# Where can I buy a Weber speaker in Canada?



## WEEZY (May 23, 2008)

I want to put a 12" Weber speaker in my Deluxe amp but I can't locate a dealer in Canada... I want to avoid any duty fees etc. If anyone can help I'd appreciate it - thanks! :rockon2:


----------



## Stratin2traynor (Sep 27, 2006)

Try these guys http://www.yellowcabamplification.com/speakers.htm

They are in BC


----------



## WEEZY (May 23, 2008)

Perfect - thanks a lot!


----------



## greco (Jul 15, 2007)

"Geek" (Gregg) in this forum also sell them and he is in B.C.

I bought one from him. Great guy to do business with.

Dave


----------



## WEEZY (May 23, 2008)

$200 bucks for a single 12A150T is pretty steep! I might just go with a Jensen C12N instead - more readily available and less than half the price!


----------



## Wild Bill (May 3, 2006)

WEEZY said:


> $200 bucks for a single 12A150T is pretty steep! I might just go with a Jensen C12N instead - more readily available and less than half the price!

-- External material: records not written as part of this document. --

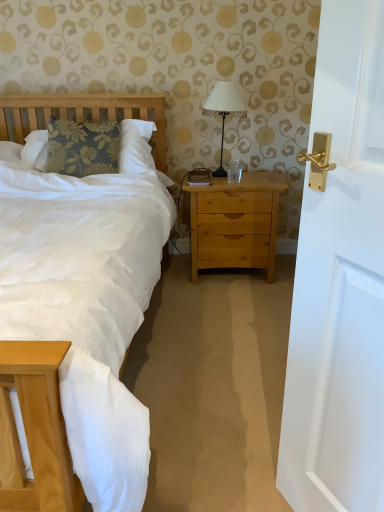
What do you see at coordinates (235, 223) in the screenshot? Image resolution: width=384 pixels, height=512 pixels. I see `light brown wood nightstand at center` at bounding box center [235, 223].

Measure the distance between point (250, 208) and camera.

Point (250, 208) and camera are 7.77 feet apart.

In order to face light brown wood nightstand at center, should I rotate leftwards or rightwards?

It's best to rotate right around 5.485 degrees.

The width and height of the screenshot is (384, 512). I want to click on light brown wood nightstand at center, so click(x=235, y=223).

I want to click on white fabric-covered lamp at upper center, so (224, 111).

What do you see at coordinates (224, 111) in the screenshot? The width and height of the screenshot is (384, 512). I see `white fabric-covered lamp at upper center` at bounding box center [224, 111].

Identify the location of light brown wood nightstand at center. (235, 223).

Which object is positioned more to the left, light brown wood nightstand at center or white fabric-covered lamp at upper center?

Positioned to the left is white fabric-covered lamp at upper center.

Considering the relative positions of light brown wood nightstand at center and white fabric-covered lamp at upper center in the image provided, is light brown wood nightstand at center in front of white fabric-covered lamp at upper center?

No, the depth of light brown wood nightstand at center is greater than that of white fabric-covered lamp at upper center.

Is point (273, 278) in front of point (228, 93)?

No, it is not.

From the image's perspective, which one is positioned higher, light brown wood nightstand at center or white fabric-covered lamp at upper center?

white fabric-covered lamp at upper center appears higher in the image.

Based on the photo, from a real-world perspective, which object stands above the other?

white fabric-covered lamp at upper center.

Does light brown wood nightstand at center have a greater width compared to white fabric-covered lamp at upper center?

Yes, light brown wood nightstand at center is wider than white fabric-covered lamp at upper center.

Can you confirm if light brown wood nightstand at center is taller than white fabric-covered lamp at upper center?

Correct, light brown wood nightstand at center is much taller as white fabric-covered lamp at upper center.

Between light brown wood nightstand at center and white fabric-covered lamp at upper center, which one has larger size?

With larger size is light brown wood nightstand at center.

Which is correct: light brown wood nightstand at center is inside white fabric-covered lamp at upper center, or outside of it?

light brown wood nightstand at center lies outside white fabric-covered lamp at upper center.

Are light brown wood nightstand at center and white fabric-covered lamp at upper center beside each other?

No, light brown wood nightstand at center is not touching white fabric-covered lamp at upper center.

Looking at this image, is light brown wood nightstand at center facing towards white fabric-covered lamp at upper center?

No, light brown wood nightstand at center is not facing towards white fabric-covered lamp at upper center.

Can you tell me how much light brown wood nightstand at center and white fabric-covered lamp at upper center differ in facing direction?

They differ by 0.507 degrees in their facing directions.

How far apart are light brown wood nightstand at center and white fabric-covered lamp at upper center?

light brown wood nightstand at center is 15.20 inches away from white fabric-covered lamp at upper center.

At what (x,y) coordinates should I click in order to perform the action: click on bedside lamp lying above the light brown wood nightstand at center (from the image's perspective). Please return your answer as a coordinate pair (x, y). Looking at the image, I should click on click(x=224, y=111).

Does white fabric-covered lamp at upper center appear on the left side of light brown wood nightstand at center?

Indeed, white fabric-covered lamp at upper center is positioned on the left side of light brown wood nightstand at center.

Considering the relative positions of white fabric-covered lamp at upper center and light brown wood nightstand at center in the image provided, is white fabric-covered lamp at upper center in front of light brown wood nightstand at center?

Yes, white fabric-covered lamp at upper center is in front of light brown wood nightstand at center.

Which is closer to the camera, (221, 148) or (193, 203)?

Point (221, 148) appears to be farther away from the viewer than point (193, 203).

From the image's perspective, is white fabric-covered lamp at upper center below light brown wood nightstand at center?

No, from the image's perspective, white fabric-covered lamp at upper center is not beneath light brown wood nightstand at center.

From a real-world perspective, which is physically below, white fabric-covered lamp at upper center or light brown wood nightstand at center?

In real-world perspective, light brown wood nightstand at center is lower.

Considering the sizes of objects white fabric-covered lamp at upper center and light brown wood nightstand at center in the image provided, who is wider, white fabric-covered lamp at upper center or light brown wood nightstand at center?

light brown wood nightstand at center.

Considering the sizes of objects white fabric-covered lamp at upper center and light brown wood nightstand at center in the image provided, who is taller, white fabric-covered lamp at upper center or light brown wood nightstand at center?

Standing taller between the two is light brown wood nightstand at center.

Which of these two, white fabric-covered lamp at upper center or light brown wood nightstand at center, is bigger?

With larger size is light brown wood nightstand at center.

Can we say white fabric-covered lamp at upper center lies outside light brown wood nightstand at center?

Yes, white fabric-covered lamp at upper center is located beyond the bounds of light brown wood nightstand at center.

Looking at this image, are white fabric-covered lamp at upper center and light brown wood nightstand at center far apart?

They are positioned close to each other.

Is white fabric-covered lamp at upper center oriented towards light brown wood nightstand at center?

No, white fabric-covered lamp at upper center is not aimed at light brown wood nightstand at center.

How different are the orientations of white fabric-covered lamp at upper center and light brown wood nightstand at center in degrees?

There is a 0.507-degree angle between the facing directions of white fabric-covered lamp at upper center and light brown wood nightstand at center.

How much distance is there between white fabric-covered lamp at upper center and light brown wood nightstand at center?

38.61 centimeters.

Locate an element on the screen. This screenshot has height=512, width=384. nightstand located below the white fabric-covered lamp at upper center (from the image's perspective) is located at coordinates (235, 223).

Image resolution: width=384 pixels, height=512 pixels. I want to click on bedside lamp in front of the light brown wood nightstand at center, so click(x=224, y=111).

Identify the location of nightstand below the white fabric-covered lamp at upper center (from the image's perspective). (235, 223).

You might not be as happy with that Jensen. The name Jensen is being used by a company in Italy to make and brand Jensen speakers. Not everybody agrees that they sound just like the original Jensen guitar speakers from years ago. Pricing on Ebay reflects this. Vintage Jensens and Celestions from before Celestion started making them in China often go for more money than new ones.

Is it true they sound different? I don't know. I've been listening to George Thorogood on 11 for years so what do I know?

:food-smiley-004:


----------



## bolero (Oct 11, 2006)

I bought a new italian Jenson a couple years ago & hated it, returned it. I think it was their P12N


sounded very shrill and thin


----------



## WEEZY (May 23, 2008)

> I've been listening to George Thorogood on 11 for years so what do I know?


lol!

Well, maybe I should pony up the cash, it just seems so steep for one speaker! I'm going to go surf ebay now and see what's out there... 

Thanks for the help!


----------



## Wild Bill (May 3, 2006)

WEEZY said:


> lol!
> 
> Well, maybe I should pony up the cash, it just seems so steep for one speaker! I'm going to go surf ebay now and see what's out there...
> 
> Thanks for the help!


You know, a LOT of folks think the world of Eminence speakers! Good price and great tone selection. The master distributor stocks in Canada so a dealer can get one for you overnight, as long as we're not asking the shipper at ten minutes to quitting time to get the order ready.:smile:

I REALLY love their Wizard model! Nails that classic (geezer?:smile rock tone. Should cost you less than $100.

:food-smiley-004:


----------



## fishin' musician (Jun 19, 2008)

Wild Bill said:


> I've been listening to George Thorogood on 11 for years so what do I know?



One bourbon, one ...What? I can't make out what he's...what?...hey Mr. Bartender come...What?...could you get him to turn it...What?


----------



## Ripper (Jul 1, 2006)

I second the eminence speakers too. I have them in alot of amps and have been more than happy with them.


----------